Docteur Slaouti, dans quels pays êtes-vous déjà allé pour Médecins Sans Vacances?

J’ai commencé par Kinshasa, au Congo. Puis je suis allé trois ans dans des hôpitaux de campagne au Rwanda. Et depuis, je vais au Bénin, dans une petite ville très pauvre du nord du pays. Chaque fois, j’y reste deux semaines, deux semaines et demie.

Si vous allez là, cela signifie-t-il qu’il y a trop peu de médecins ou qu’ils sont mal formés en Afrique?

Il y a de ça. Mais il y a, aussi, peu de médecins spécialistes dans les provinces. Ils ont affaire à des pathologies (maladies) très variées et très graves. Même un médecin généraliste chez nous serait complètement dépassé et perdu. Et puis, ils ont peu de moyens.

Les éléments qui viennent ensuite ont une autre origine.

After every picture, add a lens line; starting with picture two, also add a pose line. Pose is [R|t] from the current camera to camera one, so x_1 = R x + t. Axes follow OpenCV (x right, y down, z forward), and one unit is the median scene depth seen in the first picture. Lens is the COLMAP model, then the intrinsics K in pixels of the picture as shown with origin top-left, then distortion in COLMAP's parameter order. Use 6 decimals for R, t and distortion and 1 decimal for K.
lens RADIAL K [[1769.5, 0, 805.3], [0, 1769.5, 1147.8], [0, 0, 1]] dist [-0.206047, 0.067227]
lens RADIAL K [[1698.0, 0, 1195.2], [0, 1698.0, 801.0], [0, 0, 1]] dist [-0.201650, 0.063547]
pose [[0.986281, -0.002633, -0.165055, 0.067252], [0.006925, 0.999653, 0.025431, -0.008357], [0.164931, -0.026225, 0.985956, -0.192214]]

Comment avoir des conseils pertinents, valables, alors que vous êtes dans un endroit où tout est très différent d’ici, sans technologie médicale, parfois même sans électricité, sans eau potable ni sanitaires…?

Certains conseils n’ont rien à voir avec le matériel. Il y a, par exemple, un manque d’humanisation des soins, comme chez nous il y a 30 ou 50 ans. C’est parfois très rude. Je dis toujours qu’il faut être scientifique avec la maladie et humain avec le malade. Parler à la maman et la rassurer, avoir des mots doux. Un jour, il y avait un enfant de 7 ans qui souffrait d’une péritonite (inflammation du péritoine, dans le ventre). Quand je me suis penché sur la tête de l’enfant pour lui essuyer la sueur du front, le regarder dans les yeux et lui expliquer ce qu’on allait lui faire, avec des petits gestes rassurants, le médecin béninois m’a dit: «C’est des choses qu’on ne fait jamais. On a 90 enfants à voir, on oublie et on est comme des robots

Vous travaillez constamment avec les médecins locaux, je suppose.

Oui, je travaille avec un binôme (deux personnes): deux médecins béninois qui font tout avec moi. On échange sur tout et on cherche ce qui est le mieux.

Quel genre de changements avez-vous suscités?

Un jour, par exemple, j’ai vu un enfant grand brûlé qui hurlait de douleur pendant qu’on le soignait sans antidouleur. J’ai pris en charge cet enfant et j’ai atténué sa douleur avec de la morphine, qu’ils n’avaient pas l’habitude d’utiliser. Après, on a fait une réunion pour faire le point sur le matériel et les pratiques pour les grands brûlés, puis on a organisé une formation pour le personnel.

Autre exemple: en néonat (service pour les bébés), on a des bébés qui naissent avec un (trop) petit poids… 1,2 kg, 1,4 kg, 1,5 kg. Ils n’arrivent pas à garder une bonne température et une respiration régulière. Depuis deux ans, au Bénin, on essaie de proposer aux mamans de garder leur bébé prématuré (né avant le terme de la grossesse) contre elles, en peau à peau, presque 24 h/24. Ça permet au bébé de recevoir la chaleur de la maman. Jusque-là, les mamans restaient dehors, elles dormaient sur le sol en face du service hospitalier, et ne voyaient leur bébé que quelques minutes par jour. Donc, on a ramené des fauteuils un peu confortables sur lesquels elles peuvent rester plusieurs heures, avec leur bébé contre elles. Mais on a aussi formé les équipes sur place à accepter la présence des mamans. Cette année, il y a plus de mamans… et plus de bébés qui prennent du poids!

Comment les médecins africains vous reçoivent-ils?

C’est un accueil très chaleureux. Ils demandent des formations, ils considèrent ça comme une chance. Évidemment, on arrive aussi de manière humble (modeste). Mais il y a des liens de sympathie, de l’entraide, un peu comme les médecins entre eux ici aussi. Parfois, on fait appel à un collègue plus expérimenté dans une pathologie précise pour lui demander conseil.

Vous êtes parfois découragé par les choses dures qui se passent là?

C’est pas facile, c’est sûr que parfois, on craque. Voir des enfants mourir chaque jour, c’est terrible. On se sent parfois complètement inutile par rapport à la masse de travail et au nombre de décès et de maladies graves. Mais en restant humains, avec le bon sens et le bon cœur, on peut changer des choses. On peut penser globalement, et agir localement. Et même si ce n’est pas assez, on doit continuer chacun à faire ce qu’on a à faire.